As blood recipients are anonymous, Mr Rudolph has no idea who he has helped.
But he has seen the result of blood donors in action.
In 1988, his wife Dianne gave birth but haemorrhaged.
Mr Rudolph said she had received blood that helped save her life.
“I guess it’s going on that sense of duty, just like a person who volunteers to help out with Meals on Wheels.’’Maurice Rudolph
The experience convinced Mrs Rudolph to become a blood donor as well.
Mr Rudolph said he would continue to donate while he was in good health.
Australian Red Cross Blood Service spokeswoman Sarah McKendrick said Mr Rudolph’s donations had potentially improved the lives of thousands of Australians.

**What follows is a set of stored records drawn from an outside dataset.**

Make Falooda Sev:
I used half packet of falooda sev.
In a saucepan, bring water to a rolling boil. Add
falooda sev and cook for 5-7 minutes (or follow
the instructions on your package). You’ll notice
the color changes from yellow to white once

“Every one of Mr Rudolph’s donations helps to save three lives, but his contribution has stretched so much further,’’ she said.
“Blood donors change more than just the three lives they help to save.
“A donation of blood has a ripple effect, from the person receiving the blood, right through to their entire family and their friends.
“Mr Rudolph is just one person but every donation he makes gives an amazing difference to the lives of countless others.’’
National Blood Donor Week started on Sunday.